Legal English – Peter’s Pills – Lesson 41 – er, -or and -ee names

Legal English for Notaries - By Federnotizie

-er, -or and -ee names

Transcript:

Hello!

Names with reciprocal opposite relationships are often indicated by -er/-or and -ee endings in Legal English.

Generally the party who “does” or “gives” ends in -er/-or, while the party who “receives” ends in -ee. So, for example, an Employer is someone who gives employment to another person known as an Employee.

Lets look at some more common examples like this:

Assignor is a party who assigns or transfers something to another party.

Assignee is the party to whom something is assigned.

Donor is a party who donates something to another party.

Donee is the party to whom something is donated.

Interviewer is a person who is interviewing someone.

Interviewee is a person who is being interviewed by the interviewer.

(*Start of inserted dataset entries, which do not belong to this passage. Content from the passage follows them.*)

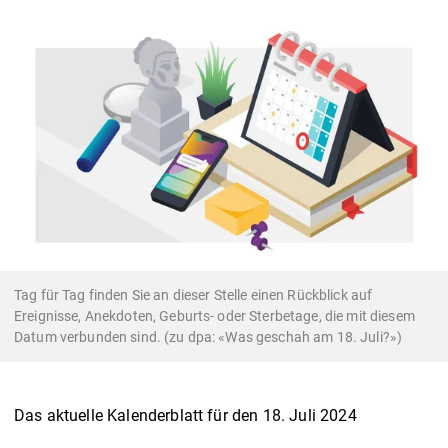
Tag für Tag finden Sie an dieser Stelle einen Rückblick auf
Ereignisse, Anekdoten, Geburts- oder Sterbetage, die mit diesem
Datum verbunden sind. (zu dpa: «Was geschah am 18. Juli?»)
Das aktuelle Kalenderblatt für den 18. Juli 2024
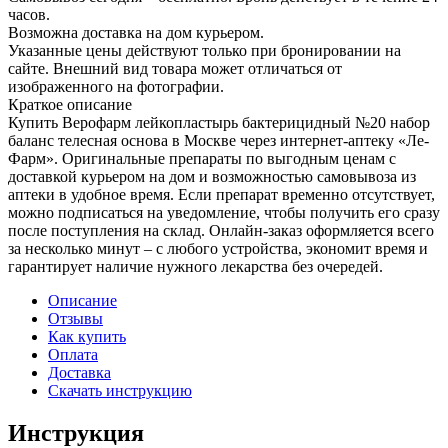
часов.
Возможна доставка на дом курьером.
Указанные цены действуют только при бронировании на
сайте. Внешний вид товара может отличаться от
изображенного на фотографии.
Краткое описание
Купить Верофарм лейкопластырь бактерицидный №20 набор
баланс телесная основа в Москве через интернет-аптеку «Ле-
Фарм». Оригинальные препараты по выгодным ценам с
доставкой курьером на дом и возможностью самовывоза из
аптеки в удобное время. Если препарат временно отсутствует,
можно подписаться на уведомление, чтобы получить его сразу
после поступления на склад. Онлайн-заказ оформляется всего
за несколько минут – с любого устройства, экономит время и
гарантирует наличие нужного лекарства без очередей.
Описание
Отзывы
Как купить
Оплата
Доставка
Скачать инструкцию
Инструкция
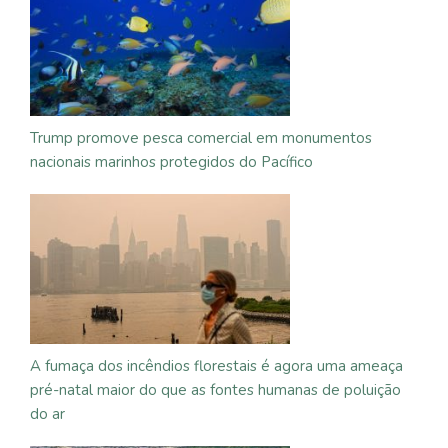
Trump promove pesca comercial em monumentos
nacionais marinhos protegidos do Pacífico
A fumaça dos incêndios florestais é agora uma ameaça
pré-natal maior do que as fontes humanas de poluição
do ar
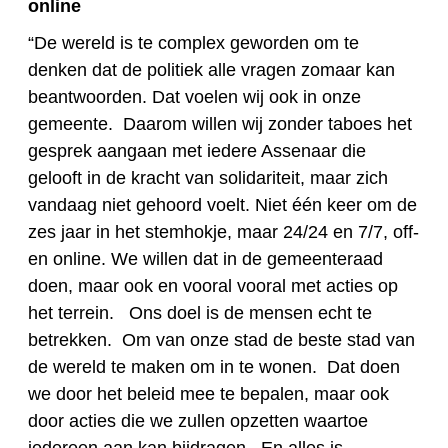
online
“De wereld is te complex geworden om te
denken dat de politiek alle vragen zomaar kan
beantwoorden. Dat voelen wij ook in onze
gemeente. Daarom willen wij zonder taboes het
gesprek aangaan met iedere Assenaar die
gelooft in de kracht van solidariteit, maar zich
vandaag niet gehoord voelt. Niet één keer om de
zes jaar in het stemhokje, maar 24/24 en 7/7, off-
en online. We willen dat in de gemeenteraad
doen, maar ook en vooral vooral met acties op
het terrein.
Ons doel is de mensen echt te
betrekken. Om van onze stad de beste stad van
de wereld te maken om in te wonen. Dat doen
we door het beleid mee te bepalen, maar ook
door acties die we zullen opzetten waartoe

Lessor is a party who grants a lease over a property. This person is therefore the owner of the property or the landlord.

Lessee is the party to whom a lease over a property is granted. This person is therefore the tenant.

(Please be careful with Mortgagor and Mortgagee)

Mortgagor (or mortgager) is the property owner who gives property as security for money.

Mortgagee is the bank which accepts the property as security for money which it loans.

Offeror is a party who makes a contractual offer to another party.

Offeree is the party to whom a contractual offer is made.

Payer is a party who makes a payment to another party.

Payee is the party to whom payment is made.

Promisor is a party who makes a promise to another party.

Promisee is the party to whom a promise is made.

Transferor is a party who transfers something to another party.

Transferee is the party to whom something is transferred.

Please notice this grammar rule: when there is a preposition before “who” we must use “whom” in English. So we say “a party TO whom” and NOT “a party TO who”.